> [What needs to be done]: When a line in the listing contains the string "corredor", pick it out and copy it.

_ _ _ _

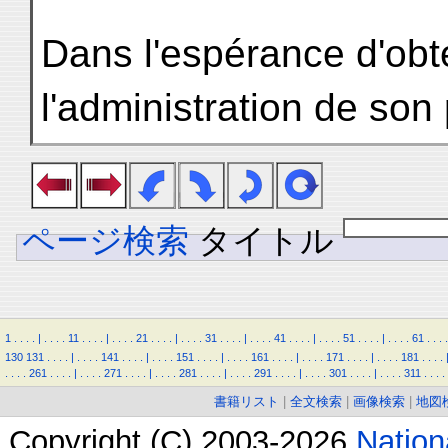
Dans l'espérance d'obte
l'administration de son
ページ検索
タイトル
1
.
.
.
.
|
.
.
.
.
11
.
.
.
.
|
.
.
.
.
21
.
.
.
.
|
.
.
.
.
31
.
.
.
.
|
.
.
.
.
41
.
.
.
.
|
.
.
.
.
51
.
.
.
.
|
.
.
.
.
61
.
.
.
.
130
131
.
.
.
.
|
.
.
.
.
141
.
.
.
.
|
.
.
.
.
151
.
.
.
.
|
.
.
.
.
161
.
.
.
.
|
.
.
.
.
171
.
.
.
.
|
.
.
.
.
181
.
.
.
.
.
.
.
.
261
.
.
.
.
|
.
.
.
.
271
.
.
.
.
|
.
.
.
.
281
.
.
.
.
|
.
.
.
.
291
.
.
.
.
|
.
.
.
.
301
.
.
.
.
|
.
.
.
.
311
.
.
.
.
書籍リスト
|
全文検索
|
画像検索
|
地図
Copyright (C) 2003-2026
Natio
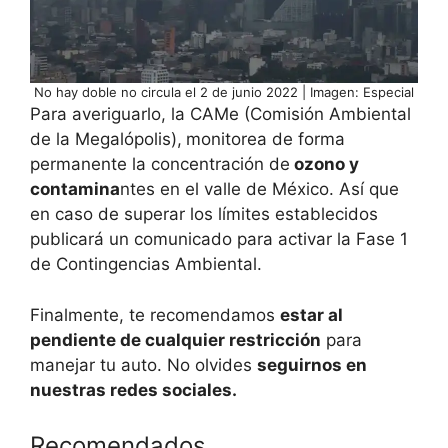
No hay doble no circula el 2 de junio 2022 | Imagen: Especial
Para averiguarlo, la CAMe (Comisión Ambiental
de la Megalópolis),
monitorea de forma
permanente la concentración de
ozono y
contamina
ntes en el valle de México. Así que
en caso de superar los límites establecidos
publicará un comunicado para activar la Fase 1
de Contingencias Ambiental.
Finalmente, te recomendamos
estar al
pendiente de cualquier restricción
para
manejar tu auto. No olvides
seguirnos en
nuestras redes sociales.
Recomendados…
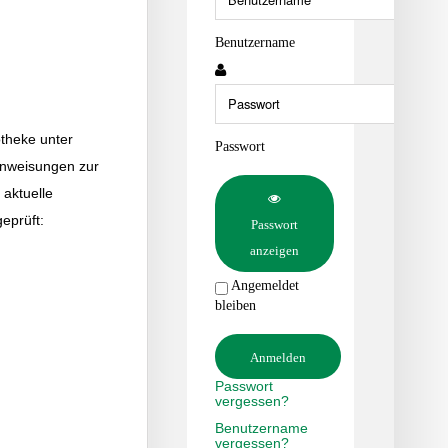
Benutzername
theke unter
Passwort
 Anweisungen zur
 aktuelle
eprüft:
Passwort
anzeigen
Angemeldet
bleiben
Anmelden
Passwort
vergessen?
Benutzername
vergessen?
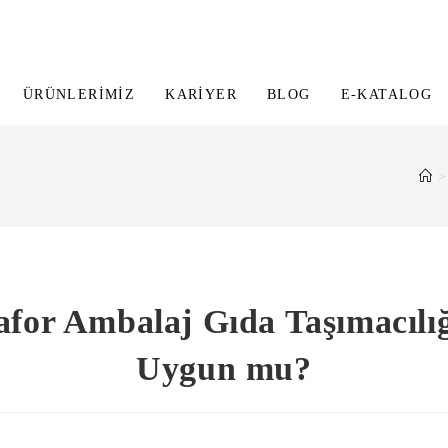
ÜRÜNLERIMIZ
KARIYER
BLOG
E-KATALOG
>
afor Ambalaj Gıda Taşımacılı
Uygun mu?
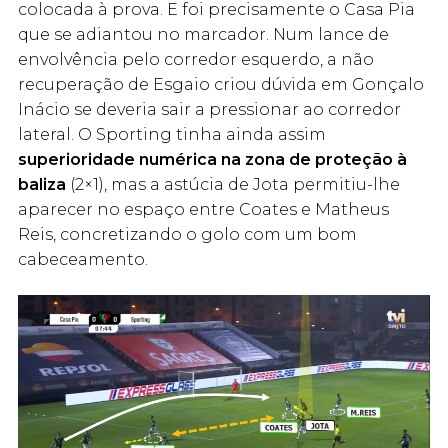
colocada à prova. E foi precisamente o Casa Pia
que se adiantou no marcador. Num lance de
envolvência pelo corredor esquerdo, a não
recuperação de Esgaio criou dúvida em Gonçalo
Inácio se deveria sair a pressionar ao corredor
lateral. O Sporting tinha ainda assim
superioridade numérica na zona de proteção à
baliza
(2×1), mas a astúcia de Jota permitiu-lhe
aparecer no espaço entre Coates e Matheus
Reis, concretizando o golo com um bom
cabeceamento.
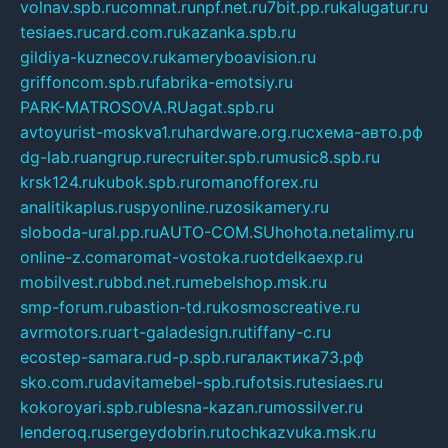
volnav.spb.ru
comnat.ru
npf.net.ru
7bit.pp.ru
kalugatur.ru
tesiaes.ru
card.com.ru
kazanka.spb.ru
gildiya-kuznecov.ru
kameryboavision.ru
griffoncom.spb.ru
fabrika-emotsiy.ru
PARK-MATROSOVA.RU
agat.spb.ru
avtoyurist-moskva1.ru
hardware.org.ru
схема-авто.рф
dg-lab.ru
angrup.ru
recruiter.spb.ru
music8.spb.ru
krsk124.ru
kubok.spb.ru
romanofforex.ru
analitikaplus.ru
spyonline.ru
zosikamery.ru
sloboda-ural.pp.ru
AUTO-COM.SU
hohota.net
alimy.ru
online-z.com
aromat-vostoka.ru
otdelkaexp.ru
mobilvest.ru
bbd.net.ru
mebelshop.msk.ru
smp-forum.ru
bastion-td.ru
kosmoscreative.ru
avrmotors.ru
art-galadesign.ru
tiffany-c.ru
ecostep-samara.ru
d-p.spb.ru
галактика73.рф
sko.com.ru
davitamebel-spb.ru
fotsis.ru
tesiaes.ru
kokoroyari.spb.ru
blesna-kazan.ru
mossilver.ru
lenderoq.ru
sergeydobrin.ru
tochkazvuka.msk.ru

_ _ _ _

> [Your solution]:
envolvência pelo corredor esquerdo, a não
Inácio se deveria sair a pressionar ao corredor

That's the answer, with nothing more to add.